- WORK REQUIRED -
For each line of the listing that includes the word "brown", show the whole line.

- RECORDS PROVIDED -
════════════════════

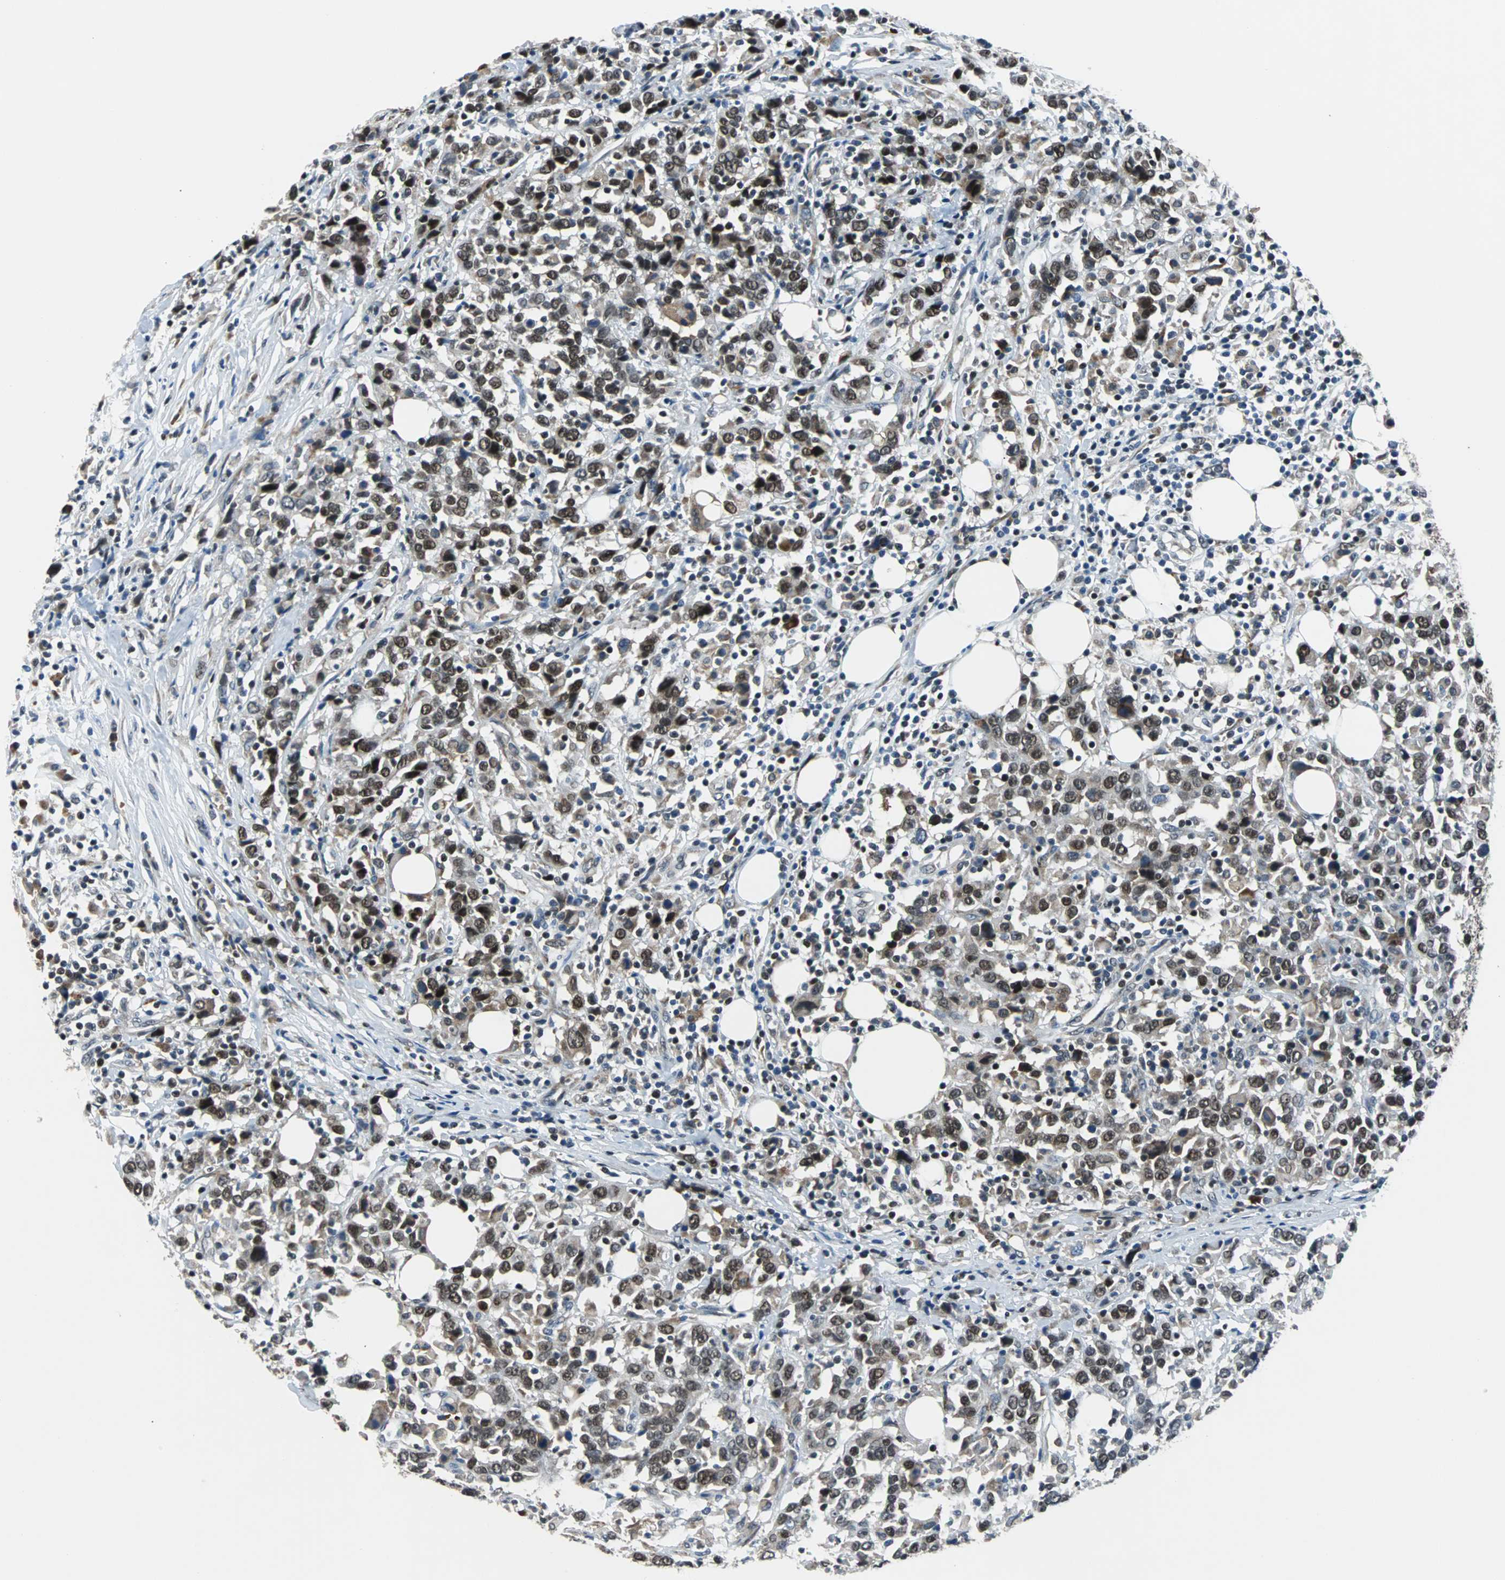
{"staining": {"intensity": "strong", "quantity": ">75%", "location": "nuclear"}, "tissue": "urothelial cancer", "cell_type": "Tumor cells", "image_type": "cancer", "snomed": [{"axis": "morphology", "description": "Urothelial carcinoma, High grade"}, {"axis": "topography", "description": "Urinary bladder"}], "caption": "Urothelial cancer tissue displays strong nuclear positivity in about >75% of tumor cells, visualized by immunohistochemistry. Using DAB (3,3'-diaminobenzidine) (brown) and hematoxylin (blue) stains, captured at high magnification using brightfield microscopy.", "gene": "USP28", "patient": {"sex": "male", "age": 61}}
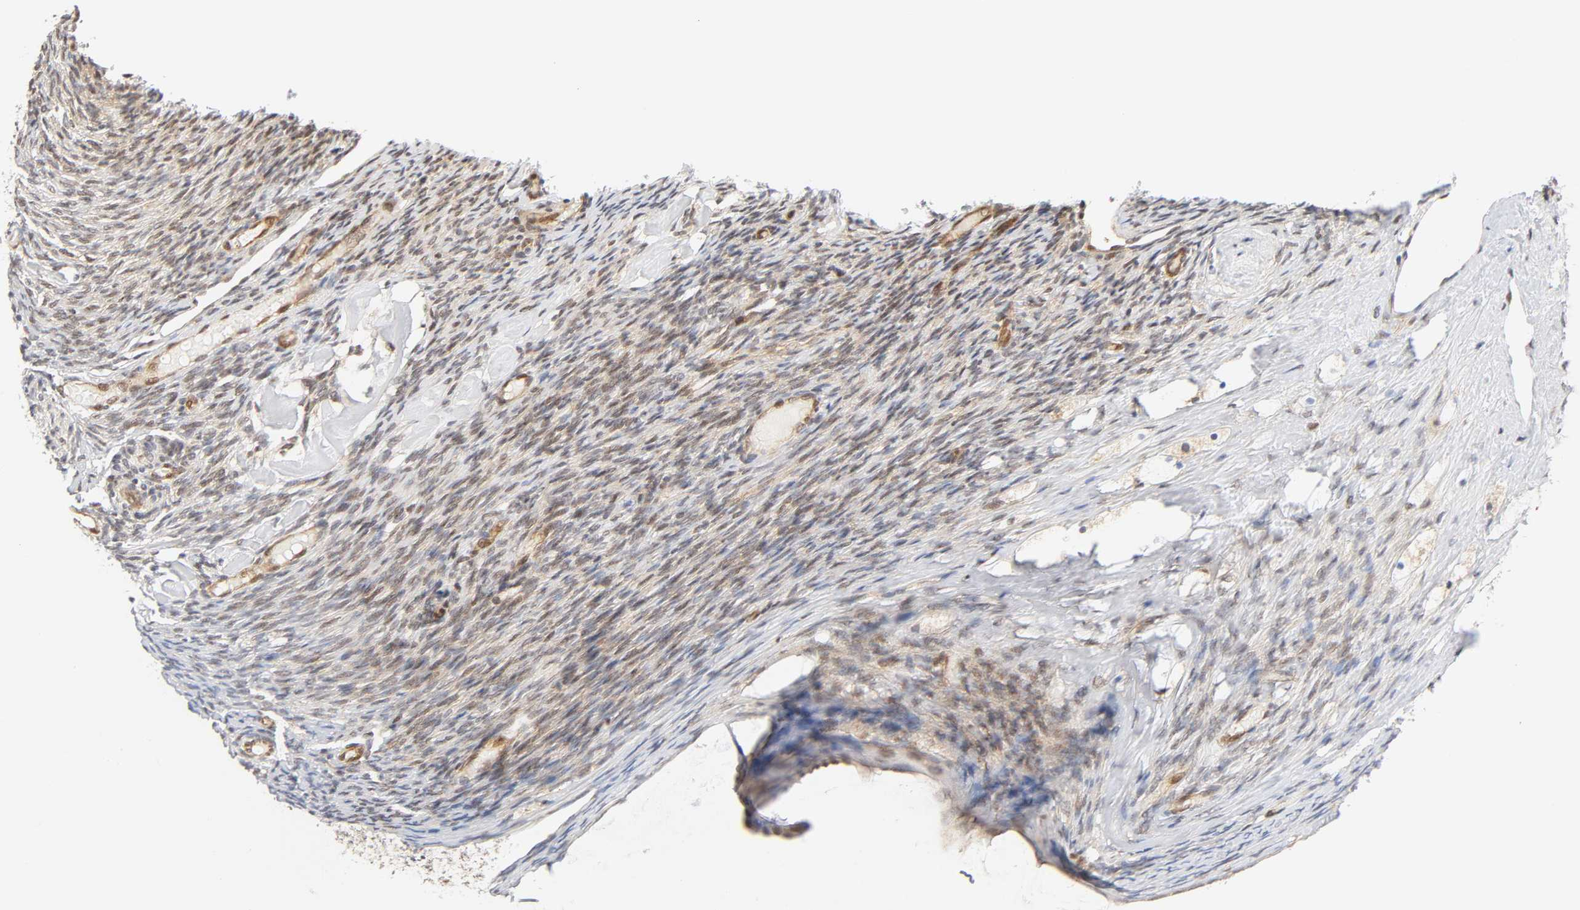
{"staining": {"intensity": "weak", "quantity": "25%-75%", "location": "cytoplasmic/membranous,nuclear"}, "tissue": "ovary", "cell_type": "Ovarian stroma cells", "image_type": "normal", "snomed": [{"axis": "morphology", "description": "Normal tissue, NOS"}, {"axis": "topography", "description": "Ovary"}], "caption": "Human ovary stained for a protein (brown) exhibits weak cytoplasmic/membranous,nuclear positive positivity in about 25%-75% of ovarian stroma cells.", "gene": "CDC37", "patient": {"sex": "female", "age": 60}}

════════════════════

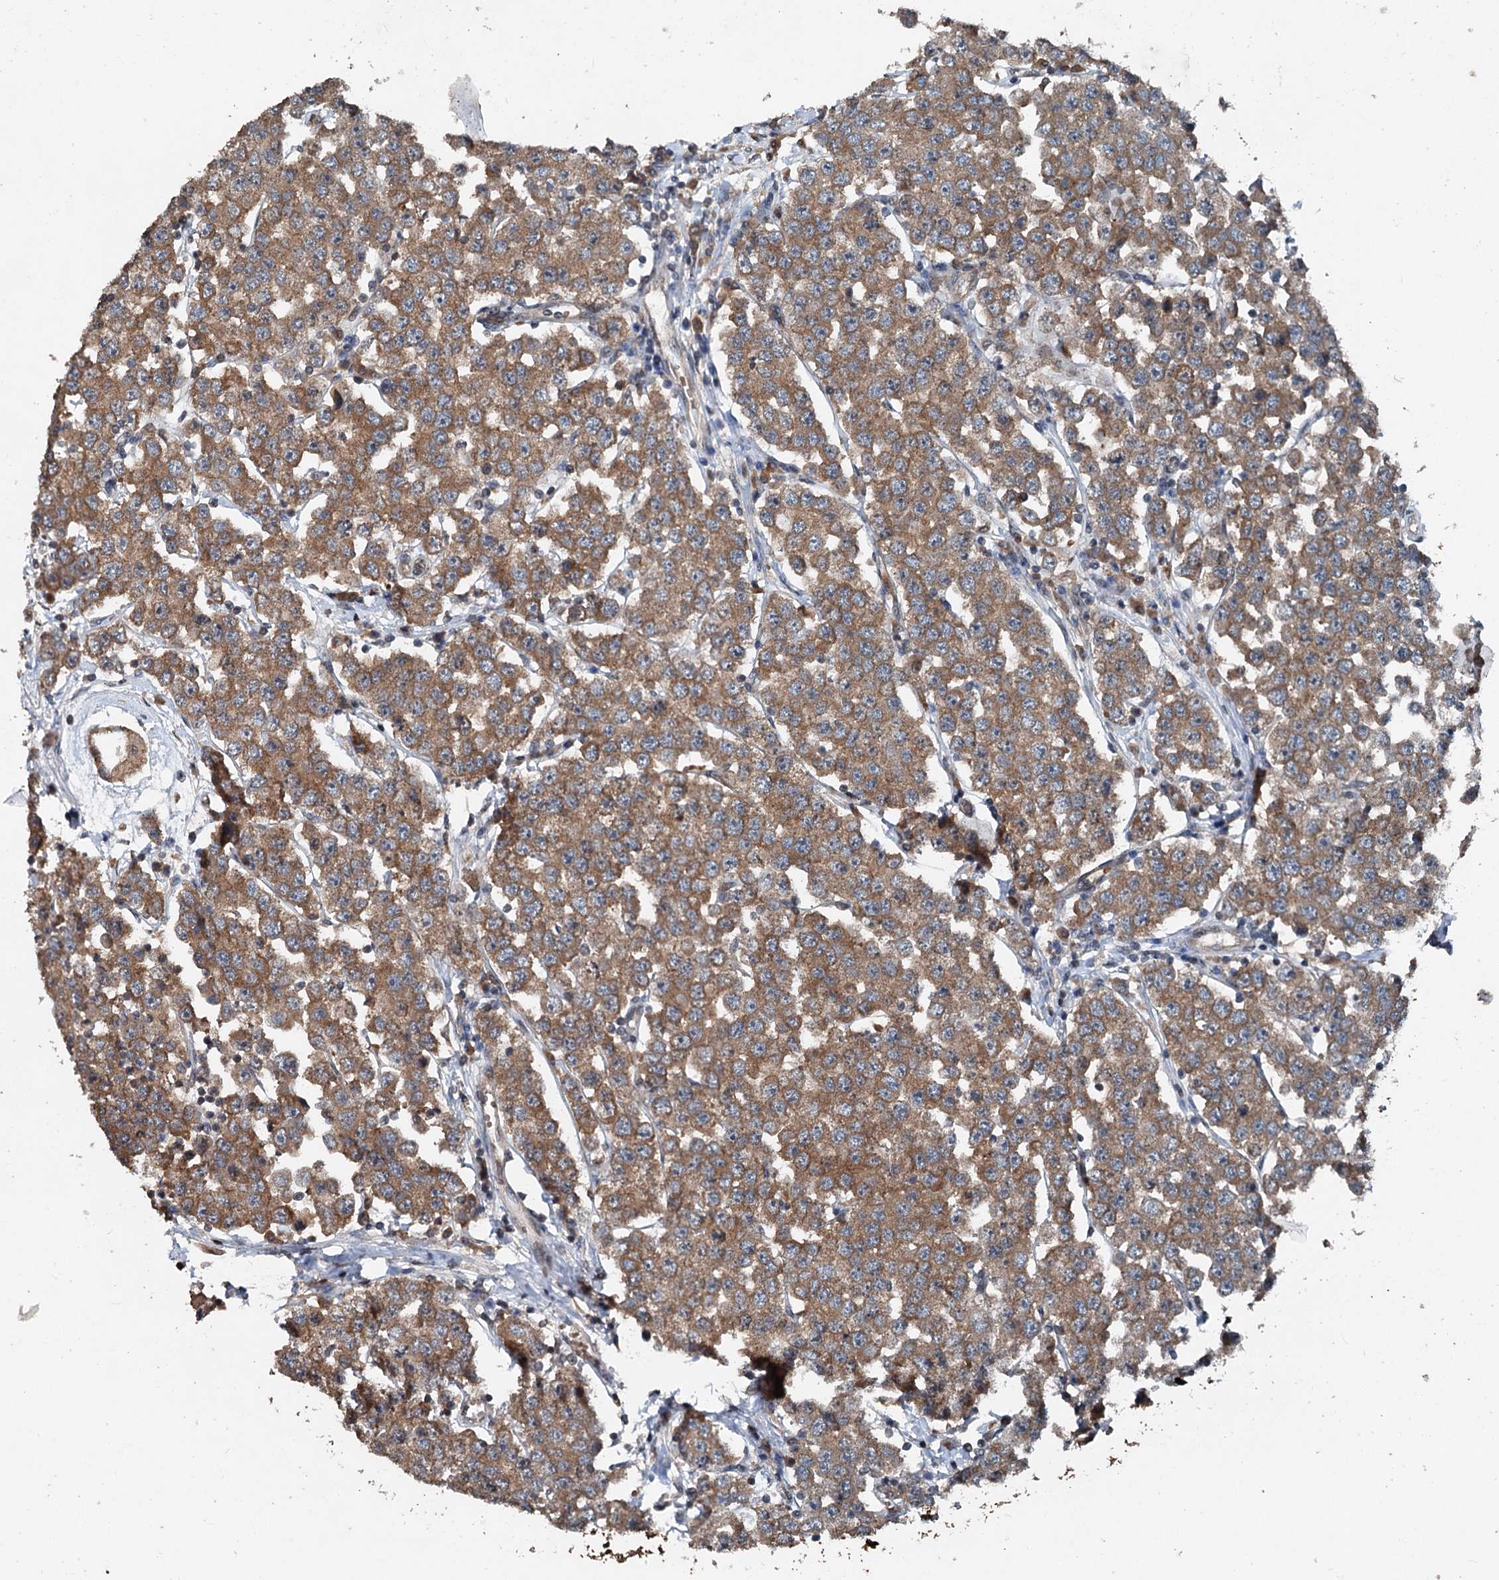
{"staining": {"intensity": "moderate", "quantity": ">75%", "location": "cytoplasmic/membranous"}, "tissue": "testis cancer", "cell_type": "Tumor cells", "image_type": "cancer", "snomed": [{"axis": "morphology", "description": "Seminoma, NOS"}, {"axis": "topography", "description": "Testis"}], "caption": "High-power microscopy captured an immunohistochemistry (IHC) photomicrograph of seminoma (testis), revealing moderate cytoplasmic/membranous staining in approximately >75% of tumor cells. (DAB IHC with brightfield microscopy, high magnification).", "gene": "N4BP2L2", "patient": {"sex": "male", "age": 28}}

════════════════════

- ANSWER BOX -
{"staining": {"intensity": "strong", "quantity": ">75%", "location": "nuclear"}, "tissue": "urothelial cancer", "cell_type": "Tumor cells", "image_type": "cancer", "snomed": [{"axis": "morphology", "description": "Urothelial carcinoma, High grade"}, {"axis": "topography", "description": "Urinary bladder"}], "caption": "Urothelial cancer tissue displays strong nuclear positivity in about >75% of tumor cells, visualized by immunohistochemistry. Using DAB (3,3'-diaminobenzidine) (brown) and hematoxylin (blue) stains, captured at high magnification using brightfield microscopy.", "gene": "USP28", "patient": {"sex": "male", "age": 61}}
{"staining": {"intensity": "weak", "quantity": "25%-75%", "location": "cytoplasmic/membranous,nuclear"}, "tissue": "ovary", "cell_type": "Ovarian stroma cells", "image_type": "normal", "snomed": [{"axis": "morphology", "description": "Normal tissue, NOS"}, {"axis": "topography", "description": "Ovary"}], "caption": "Human ovary stained for a protein (brown) exhibits weak cytoplasmic/membranous,nuclear positive positivity in about 25%-75% of ovarian stroma cells.", "gene": "CDC37", "patient": {"sex": "female", "age": 60}}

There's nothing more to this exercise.